Assim versejou Dias na Canção do Exílio:

“Minha terra tem palmeiras,
Onde canta o Sabiá;
As aves, que aqui gorjeiam,
Não gorjeiam como lá.

Nosso céu tem mais estrelas,
Nossas várzeas têm mais flores,
Nossos bosques têm mais vida,
Nossa vida mais amores….”

 Será?

Hoje na minha terra a palmeira

ainda é verdejante

mas as aves em revoada,

entristecidas gorjeiam pra la.

 

O nosso céu ainda azul

impávido assiste esse colosso

deitar em catre, adoecido;

Nossas matas desmatadas,

nossos bosque sem flores,

nossa vida em teu seio, Mãe

chora as dores

de um povo maltratado e esquecido.

 

À noite fico cismando

qual é o meu prazer?

É ver diariamente um bando armado

distribuindo bala de aço sem lei

que rasga sem clemência a carne inocente?
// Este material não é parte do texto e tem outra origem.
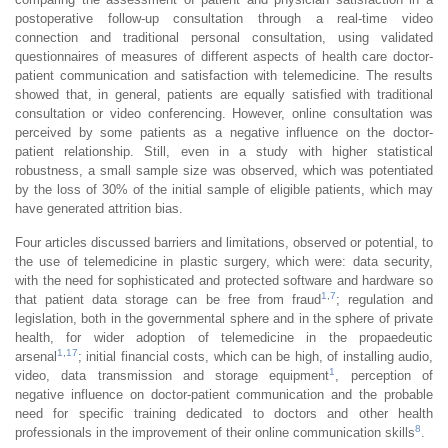
postoperative follow-up consultation through a real-time video
connection and traditional personal consultation, using validated
questionnaires of measures of different aspects of health care doctor-
patient communication and satisfaction with telemedicine. The results
showed that, in general, patients are equally satisfied with traditional
consultation or video conferencing. However, online consultation was
perceived by some patients as a negative influence on the doctor-
patient relationship. Still, even in a study with higher statistical
robustness, a small sample size was observed, which was potentiated
by the loss of 30% of the initial sample of eligible patients, which may
have generated attrition bias.
Four articles discussed barriers and limitations, observed or potential, to
the use of telemedicine in plastic surgery, which were: data security,
with the need for sophisticated and protected software and hardware so
1
,
7
that patient data storage can be free from fraud
; regulation and
legislation, both in the governmental sphere and in the sphere of private
health, for wider adoption of telemedicine in the propaedeutic
1
,
17
arsenal
; initial financial costs, which can be high, of installing audio,
1
video, data transmission and storage equipment
, perception of
negative influence on doctor-patient communication and the probable
need for specific training dedicated to doctors and other health
8
professionals in the improvement of their online communication skills
.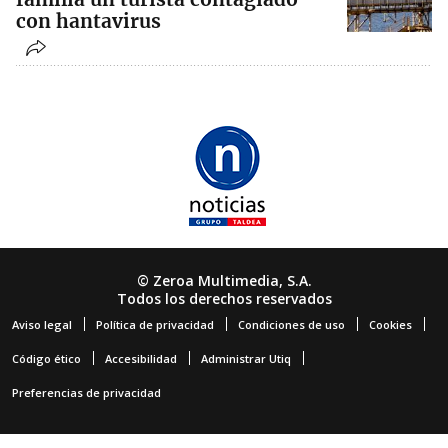
con hantavirus
© Zeroa Multimedia, S.A.
Todos los derechos reservados
Aviso legal
Política de privacidad
Condiciones de uso
Cookies
Código ético
Accesibilidad
Administrar Utiq
Preferencias de privacidad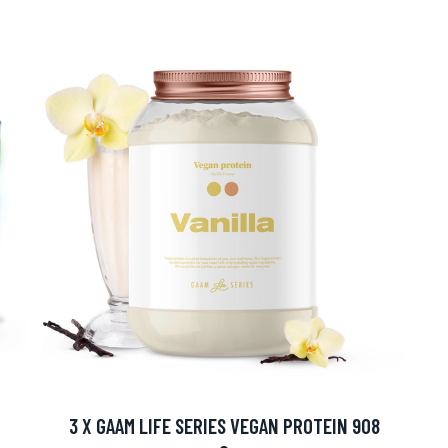
arjous
auppa
3 X GAAM LIFE SERIES VEGAN PROTEIN 908
MeDin tuotteet -20 %!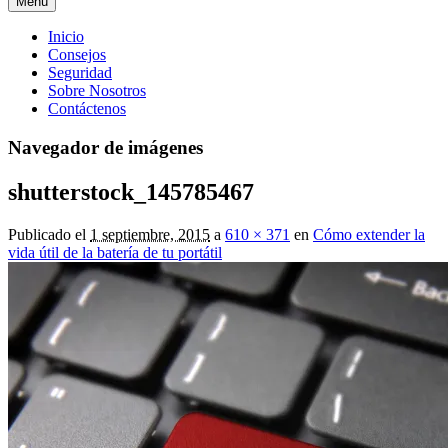
Menú
Menú
Inicio
Consejos
principal
Seguridad
Sobre Nosotros
Contáctenos
Navegador de imágenes
shutterstock_145785467
Publicado el
1 septiembre, 2015
a
610 × 371
en
Cómo extender la
vida útil de la batería de tu portátil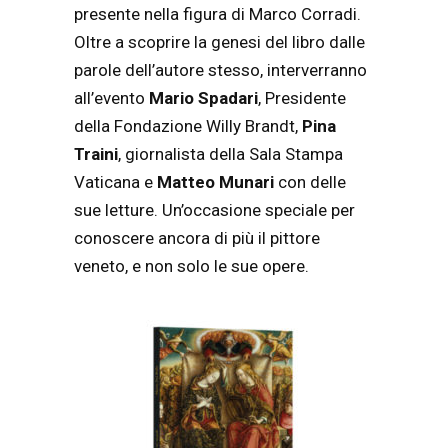
presente nella figura di Marco Corradi.
Oltre a scoprire la genesi del libro dalle
parole dell’autore stesso, interverranno
all’evento
Mario Spadari
, Presidente
della Fondazione Willy Brandt,
Pina
Traini
, giornalista della Sala Stampa
Vaticana e
Matteo Munari
con delle
sue letture.
Un’occasione speciale per
conoscere ancora di più il pittore
veneto, e non solo le sue opere.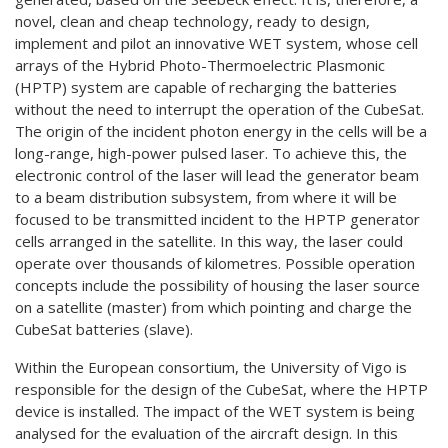
novel, clean and cheap technology, ready to design,
implement and pilot an innovative WET system, whose cell
arrays of the Hybrid Photo-Thermoelectric Plasmonic
(HPTP) system are capable of recharging the batteries
without the need to interrupt the operation of the CubeSat.
The origin of the incident photon energy in the cells will be a
long-range, high-power pulsed laser. To achieve this, the
electronic control of the laser will lead the generator beam
to a beam distribution subsystem, from where it will be
focused to be transmitted incident to the HPTP generator
cells arranged in the satellite. In this way, the laser could
operate over thousands of kilometres. Possible operation
concepts include the possibility of housing the laser source
on a satellite (master) from which pointing and charge the
CubeSat batteries (slave).
Within the European consortium, the University of Vigo is
responsible for the design of the CubeSat, where the HPTP
device is installed. The impact of the WET system is being
analysed for the evaluation of the aircraft design. In this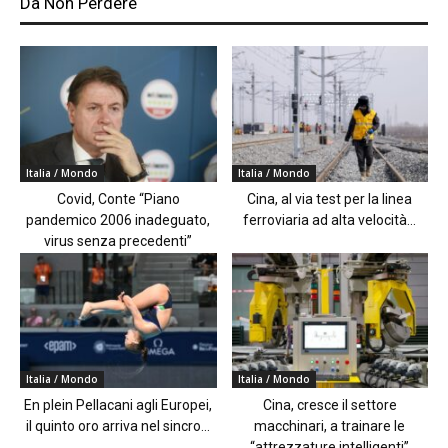
Da Non Perdere
Italia / Mondo
Italia / Mondo
Covid, Conte “Piano
Cina, al via test per la linea
pandemico 2006 inadeguato,
ferroviaria ad alta velocità...
virus senza precedenti”
Italia / Mondo
Italia / Mondo
En plein Pellacani agli Europei,
Cina, cresce il settore
il quinto oro arriva nel sincro...
macchinari, a trainare le
“attrezzature intelligenti”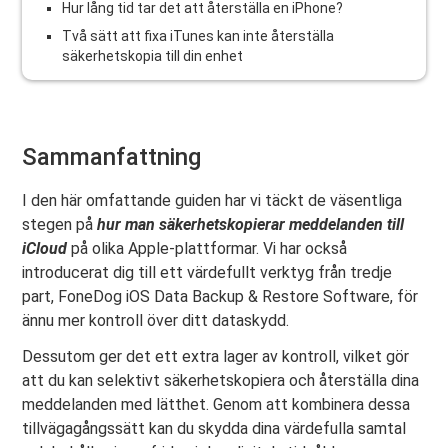
Hur lång tid tar det att återställa en iPhone?
Två sätt att fixa iTunes kan inte återställa
säkerhetskopia till din enhet
Sammanfattning
I den här omfattande guiden har vi täckt de väsentliga
stegen på
hur man säkerhetskopierar meddelanden till
iCloud
på olika Apple-plattformar. Vi har också
introducerat dig till ett värdefullt verktyg från tredje
part, FoneDog iOS Data Backup & Restore Software, för
ännu mer kontroll över ditt dataskydd.
Dessutom ger det ett extra lager av kontroll, vilket gör
att du kan selektivt säkerhetskopiera och återställa dina
meddelanden med lätthet. Genom att kombinera dessa
tillvägagångssätt kan du skydda dina värdefulla samtal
Sim, minha terra tem palmeira

Onde já não canta o Sabiá,

Mas tem gente!

onde resmunga os sem eira nem beira,

mas ecoa o riso fácil do rei.

 

Minha terra de antigos primores

escancara à minha cara as vilanias,

os prazeres são dissabores

nas cidades e cercanias.

 

Então não permita Deus que eu morra

sem ver um fio de esperança brilhar,

sem ver a derrubada da masmorra,

sem ver o Sabiá e o povo, aqui de novo, cantar.